Hi, I have been thinking about the first molt a lot. I have a few questions to ask and I want trustworthy answers so thought here would be suitable  
Firstly, when cockatiels go through their first molt, do they change patterns/colours? 
Mine is cinnamon pied (I think...) and wondering if that will change (hoping not :/)

My other question is do the feathers actually look or feel different? 

If anyone has before and after photos I would be interested in seeing them 

Thanks so much for answers, I am new to bird owning!


----------



## cknauf (Aug 27, 2012)

Males will change their pattern. Male pearls lose their pearls (although this can take several molts), and males of all other mutations save for pied will get a clear head. So your cinnamon pied will stay the same.

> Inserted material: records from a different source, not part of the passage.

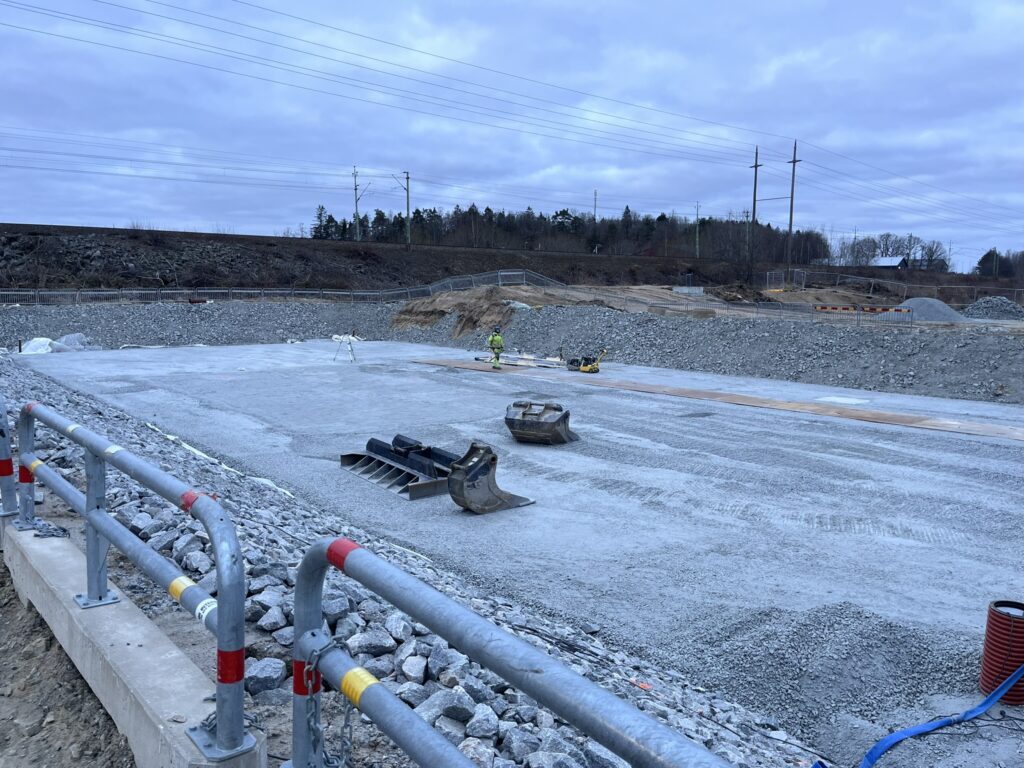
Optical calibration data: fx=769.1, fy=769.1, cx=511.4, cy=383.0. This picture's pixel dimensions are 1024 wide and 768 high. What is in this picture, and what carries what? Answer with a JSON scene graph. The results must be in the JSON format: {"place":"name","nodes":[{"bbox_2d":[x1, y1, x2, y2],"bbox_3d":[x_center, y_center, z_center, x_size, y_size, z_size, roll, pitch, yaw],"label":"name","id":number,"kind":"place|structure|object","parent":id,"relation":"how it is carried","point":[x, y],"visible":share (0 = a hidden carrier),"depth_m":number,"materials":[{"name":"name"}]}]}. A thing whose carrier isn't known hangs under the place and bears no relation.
{"place":"outdoors","nodes":[
{"label":"outdoors","id":0,"kind":"place"},
{"bbox_2d":[0,559,136,767],"label":"dirt ground","id":1,"kind":"structure","parent":0,"point":[5,596],"materials":[{"name":"brown soil"}]},
{"bbox_2d":[0,514,261,767],"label":"concrete curb","id":2,"kind":"structure","parent":0,"point":[136,644],"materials":[{"name":"grey concrete"}]},
{"bbox_2d":[0,393,16,515],"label":"metal railing","id":3,"kind":"object","parent":2,"relation":"on","point":[9,461],"visible":0.92,"depth_m":5.10,"materials":[{"name":"metal"}]},
{"bbox_2d":[31,519,69,538],"bbox_3d":[-2.881,0.910,4.791,0.312,0.102,0.174,5,9,31],"label":"chain","id":4,"kind":"object","parent":2,"relation":"on","point":[64,530],"visible":0.8,"depth_m":4.76,"materials":[{"name":"metal"}]},
{"bbox_2d":[10,399,254,763],"bbox_3d":[-1.877,0.618,3.470,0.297,1.047,3.300,-6,10,-41],"label":"metal railing","id":5,"kind":"object","parent":2,"relation":"on","point":[87,500],"visible":0.98,"depth_m":2.78,"materials":[{"name":"grey metal"}]},
{"bbox_2d":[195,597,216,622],"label":"sticker","id":6,"kind":"object","parent":5,"relation":"attached to","point":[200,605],"visible":0.53,"depth_m":2.51,"materials":[{"name":"white"}]},
{"bbox_2d":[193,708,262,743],"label":"chain","id":7,"kind":"object","parent":2,"relation":"on","point":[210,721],"visible":0.5,"depth_m":2.57,"materials":[{"name":"metal"}]},
{"bbox_2d":[0,354,829,765],"label":"rock embankment","id":8,"kind":"structure","parent":0,"point":[157,523],"materials":[{"name":"grey stone"}]},
{"bbox_2d":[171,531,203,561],"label":"rock","id":9,"kind":"object","parent":8,"relation":"on","point":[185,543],"visible":0.65,"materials":[{"name":"grey stone"}]},
{"bbox_2d":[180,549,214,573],"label":"rock","id":10,"kind":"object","parent":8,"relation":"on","point":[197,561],"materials":[{"name":"grey stone"}]},
{"bbox_2d":[245,657,285,695],"bbox_3d":[-1.161,1.348,3.574,0.202,0.143,0.219,4,9,24],"label":"rock","id":11,"kind":"object","parent":8,"relation":"on","point":[259,678],"visible":0.78,"depth_m":3.51,"materials":[{"name":"grey stone"}]},
{"bbox_2d":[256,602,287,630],"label":"rock","id":12,"kind":"object","parent":8,"relation":"on","point":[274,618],"visible":0.78,"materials":[{"name":"grey stone"}]},
{"bbox_2d":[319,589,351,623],"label":"rock","id":13,"kind":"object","parent":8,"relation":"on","point":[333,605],"visible":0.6,"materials":[{"name":"grey stone"}]},
{"bbox_2d":[345,624,397,658],"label":"rock","id":14,"kind":"object","parent":8,"relation":"on","point":[361,640],"visible":0.84,"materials":[{"name":"grey stone"}]},
{"bbox_2d":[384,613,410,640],"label":"rock","id":15,"kind":"object","parent":8,"relation":"on","point":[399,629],"visible":0.79,"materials":[{"name":"grey stone"}]},
{"bbox_2d":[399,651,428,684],"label":"rock","id":16,"kind":"object","parent":8,"relation":"on","point":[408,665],"visible":0.91,"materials":[{"name":"stone"}]},
{"bbox_2d":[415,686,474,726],"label":"rock","id":17,"kind":"object","parent":8,"relation":"on","point":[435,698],"visible":0.69,"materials":[{"name":"grey stone"}]},
{"bbox_2d":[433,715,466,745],"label":"rock","id":18,"kind":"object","parent":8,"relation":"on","point":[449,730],"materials":[{"name":"grey stone"}]},
{"bbox_2d":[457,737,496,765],"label":"rock","id":19,"kind":"object","parent":8,"relation":"on","point":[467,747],"visible":0.84,"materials":[{"name":"grey stone"}]},
{"bbox_2d":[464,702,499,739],"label":"rock","id":20,"kind":"object","parent":8,"relation":"on","point":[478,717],"visible":0.86,"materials":[{"name":"grey stone"}]},
{"bbox_2d":[281,536,733,767],"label":"metal railing","id":21,"kind":"object","parent":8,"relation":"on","point":[458,642],"visible":0.99,"depth_m":1.90,"materials":[{"name":"metal"}]},
{"bbox_2d":[303,637,356,767],"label":"chain","id":22,"kind":"object","parent":21,"relation":"hanging from","point":[350,732],"visible":0.89,"depth_m":2.14,"materials":[{"name":"silver metal"}]},
{"bbox_2d":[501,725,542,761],"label":"rock","id":23,"kind":"object","parent":8,"relation":"on","point":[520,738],"visible":0.9,"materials":[{"name":"grey stone"}]},
{"bbox_2d":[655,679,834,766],"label":"black cable","id":24,"kind":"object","parent":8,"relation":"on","point":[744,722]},
{"bbox_2d":[0,0,1023,270],"label":"sky","id":25,"kind":"structure","parent":0,"point":[1020,18],"materials":[{"name":"blue"}]},
{"bbox_2d":[0,223,1023,299],"label":"embankment","id":26,"kind":"structure","parent":0,"point":[3,252],"materials":[{"name":"brown"}]},
{"bbox_2d":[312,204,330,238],"label":"tree","id":27,"kind":"object","parent":26,"relation":"on","point":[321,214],"visible":0.62,"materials":[{"name":"plant"}]},
{"bbox_2d":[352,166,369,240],"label":"utility pole","id":28,"kind":"object","parent":26,"relation":"on","point":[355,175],"visible":0.97,"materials":[{"name":"metal"}]},
{"bbox_2d":[395,169,412,246],"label":"catenary pole","id":29,"kind":"object","parent":26,"relation":"on","point":[408,177],"visible":0.98,"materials":[{"name":"metal"}]},
{"bbox_2d":[302,203,824,264],"label":"tree line","id":30,"kind":"object","parent":26,"relation":"on","point":[488,209],"visible":0.63,"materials":[{"name":"green plant"}]},
{"bbox_2d":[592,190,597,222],"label":"utility pole","id":31,"kind":"object","parent":26,"relation":"on","point":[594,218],"visible":0.69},
{"bbox_2d":[693,203,700,256],"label":"utility pole","id":32,"kind":"object","parent":26,"relation":"on","point":[696,250],"visible":0.94,"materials":[{"name":"metal"}]},
{"bbox_2d":[750,146,760,270],"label":"utility pole","id":33,"kind":"object","parent":26,"relation":"on","point":[755,166],"visible":0.97,"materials":[{"name":"brown wood"}]},
{"bbox_2d":[786,139,799,281],"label":"utility pole","id":34,"kind":"object","parent":26,"relation":"on","point":[793,162],"visible":0.98,"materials":[{"name":"brown wood"}]},
{"bbox_2d":[0,0,1021,227],"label":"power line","id":35,"kind":"object","parent":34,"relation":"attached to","point":[193,11],"visible":0.93,"depth_m":46.09,"materials":[{"name":"black metal"}]},
{"bbox_2d":[828,232,950,270],"label":"trees","id":36,"kind":"object","parent":26,"relation":"on","point":[936,250],"visible":0.73,"materials":[{"name":"brown plant"}]},
{"bbox_2d":[975,248,1003,277],"label":"tree","id":37,"kind":"object","parent":26,"relation":"on","point":[989,254],"visible":0.75,"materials":[{"name":"plant"}]},
{"bbox_2d":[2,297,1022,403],"label":"gravel embankment","id":38,"kind":"structure","parent":0,"point":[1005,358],"materials":[{"name":"grey gravel"}]},
{"bbox_2d":[0,270,567,306],"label":"metal fence","id":39,"kind":"object","parent":38,"relation":"on","point":[230,291],"visible":0.81,"depth_m":46.64,"materials":[{"name":"grey metal"}]},
{"bbox_2d":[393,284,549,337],"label":"dirt mound","id":40,"kind":"object","parent":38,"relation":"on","point":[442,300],"visible":0.72,"depth_m":41.42,"materials":[{"name":"brown soil"}]},
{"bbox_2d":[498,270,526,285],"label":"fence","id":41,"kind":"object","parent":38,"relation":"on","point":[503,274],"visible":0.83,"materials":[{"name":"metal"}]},
{"bbox_2d":[536,284,924,325],"bbox_3d":[9.305,-3.890,37.801,16.467,1.826,2.680,8,11,42],"label":"metal fence","id":42,"kind":"object","parent":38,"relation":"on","point":[687,304],"visible":0.77,"depth_m":36.76,"materials":[{"name":"grey metal"}]},
{"bbox_2d":[812,304,913,322],"bbox_3d":[16.820,-3.292,36.899,0.628,1.031,4.885,-6,10,-41],"label":"barrier","id":43,"kind":"object","parent":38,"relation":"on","point":[897,310],"visible":0.77,"depth_m":36.66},
{"bbox_2d":[895,296,972,322],"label":"gravel pile","id":44,"kind":"object","parent":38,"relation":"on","point":[916,304],"visible":0.73,"depth_m":37.41,"materials":[{"name":"grey gravel"}]},
{"bbox_2d":[962,296,1023,319],"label":"gravel pile","id":45,"kind":"object","parent":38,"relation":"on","point":[989,300],"visible":0.83,"depth_m":40.85,"materials":[{"name":"grey gravel"}]},
{"bbox_2d":[17,332,1023,765],"label":"ground","id":46,"kind":"structure","parent":0,"point":[548,450],"materials":[{"name":"grey gravel"}]},
{"bbox_2d":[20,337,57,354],"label":"white bag","id":47,"kind":"object","parent":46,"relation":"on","point":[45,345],"visible":0.71,"depth_m":30.72,"materials":[{"name":"white plastic"}]},
{"bbox_2d":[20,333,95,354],"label":"white tarp","id":48,"kind":"object","parent":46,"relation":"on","point":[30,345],"visible":0.67,"depth_m":31.14,"materials":[{"name":"white plastic"}]},
{"bbox_2d":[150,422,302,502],"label":"white pipe","id":49,"kind":"object","parent":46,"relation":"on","point":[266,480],"visible":0.57,"depth_m":11.71,"materials":[{"name":"white plastic"}]},
{"bbox_2d":[332,333,356,361],"bbox_3d":[-6.503,-1.399,29.968,0.887,1.057,0.831,1,8,8],"label":"tripod","id":50,"kind":"object","parent":46,"relation":"on","point":[350,349],"visible":0.99,"depth_m":29.94,"materials":[{"name":"metal"}]},
{"bbox_2d":[340,434,457,499],"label":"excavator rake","id":51,"kind":"object","parent":46,"relation":"on","point":[372,459],"visible":0.81,"depth_m":12.04,"materials":[{"name":"metal"}]},
{"bbox_2d":[446,441,533,513],"bbox_3d":[-0.271,1.263,10.807,1.416,0.845,0.705,-6,10,-41],"label":"excavator bucket","id":52,"kind":"object","parent":46,"relation":"on","point":[452,478],"visible":0.96,"depth_m":10.54,"materials":[{"name":"metal"}]},
{"bbox_2d":[488,326,503,368],"bbox_3d":[-0.567,-1.244,26.786,0.663,1.480,0.715,0,8,-6],"label":"worker","id":53,"kind":"object","parent":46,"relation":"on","point":[495,340],"visible":0.96,"depth_m":26.67},
{"bbox_2d":[473,352,567,368],"bbox_3d":[0.444,-0.877,29.220,2.540,0.282,3.566,-6,10,-41],"label":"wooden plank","id":54,"kind":"object","parent":46,"relation":"on","point":[518,362],"visible":0.76,"depth_m":29.00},
{"bbox_2d":[503,400,578,444],"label":"excavator bucket","id":55,"kind":"object","parent":46,"relation":"on","point":[533,420],"visible":0.97,"depth_m":14.91,"materials":[{"name":"metal"}]},
{"bbox_2d":[566,348,607,371],"bbox_3d":[2.657,-0.837,27.031,1.202,0.889,1.311,-6,10,-41],"label":"plate compactor","id":56,"kind":"object","parent":46,"relation":"on","point":[594,368],"visible":0.95,"depth_m":26.88,"materials":[{"name":"yellow"}]},
{"bbox_2d":[405,357,1022,440],"bbox_3d":[5.666,0.376,21.535,2.950,0.113,24.405,-6,10,-41],"label":"wooden plank","id":57,"kind":"object","parent":46,"relation":"on","point":[925,424],"visible":0.89,"depth_m":20.19,"materials":[{"name":"brown wood"}]},
{"bbox_2d":[686,602,971,757],"bbox_3d":[2.780,2.261,6.241,2.871,0.514,2.769,-6,10,-41],"label":"gravel pile","id":58,"kind":"object","parent":46,"relation":"on","point":[880,646],"visible":0.81,"depth_m":6.21,"materials":[{"name":"grey gravel"}]},
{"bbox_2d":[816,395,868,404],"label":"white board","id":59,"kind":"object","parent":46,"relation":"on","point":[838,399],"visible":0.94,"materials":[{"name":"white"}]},
{"bbox_2d":[815,662,1023,767],"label":"blue hose","id":60,"kind":"object","parent":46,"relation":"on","point":[995,698],"visible":0.99,"depth_m":5.45,"materials":[{"name":"blue plastic"}]},
{"bbox_2d":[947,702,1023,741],"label":"black cable","id":61,"kind":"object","parent":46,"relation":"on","point":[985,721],"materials":[{"name":"black rubber"}]},
{"bbox_2d":[978,598,1023,702],"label":"corrugated pipe","id":62,"kind":"object","parent":46,"relation":"on","point":[1012,665],"visible":0.89,"depth_m":5.94,"materials":[{"name":"red plastic"}]},
{"bbox_2d":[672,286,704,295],"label":"concrete block","id":63,"kind":"object","parent":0,"point":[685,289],"visible":0.83,"depth_m":53.71,"materials":[{"name":"concrete"}]},
{"bbox_2d":[870,256,908,269],"label":"house","id":64,"kind":"structure","parent":0,"point":[885,259],"materials":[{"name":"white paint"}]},
{"bbox_2d":[767,268,1023,302],"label":"metal fence","id":65,"kind":"object","parent":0,"point":[1022,289],"visible":0.81,"depth_m":59.87,"materials":[{"name":"grey metal"}]}
]}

The new feathers can look darker, but that's just because the older feathers have become faded.


----------



## kmclaassen (Jan 17, 2013)

Here are a couple of before and after pics of my Tiel. I have had him for almost a year and he has had I believe 2 molts. This can give you kind of an idea on how some of them can change when they molt.


----------



## Fredandiris (Nov 27, 2012)

Young cinnamons start with pink beaks and I think that darkens to a light gray with age. Their feet may also darken, but will remain a pinkish color. 

Also, I'm not sure if this applies to pied (I have no experience with pieds but I LOVE the mutation), but males will lose the barring under their tails after their first molt.


----------



## Vickitiel (Oct 10, 2012)

kmclaassen said:


> Here are a couple of before and after pics of my Tiel. I have had him for almost a year and he has had I believe 2 molts. This can give you kind of an idea on how some of them can change when they molt.


Wow! He was a gorgeous baby and now he's a handsome lad! Stunning!


----------



## catalinadee (Jan 1, 2011)

Yeah he should stay almost the same  they just look new and snazzy!


----------



## Jay Dako (May 21, 2021)

Does White-face pearl changes its color when it start to molt?


----------



## Luka the tiel (Apr 28, 2021)

cknauf said:


> Males will change their pattern. Male pearls lose their pearls (although this can take several molts), and males of all other mutations save for pied will get a clear head. So your cinnamon pied will stay the same.
> 
> The new feathers can look darker, but that's just because the older feathers have become faded.


Does a normal grey split to pied male get more pied feathers? My tiel has a few pied feathers (tickmarks) on the back of his crest and was wondering if he would look more to a pied when he molts


----------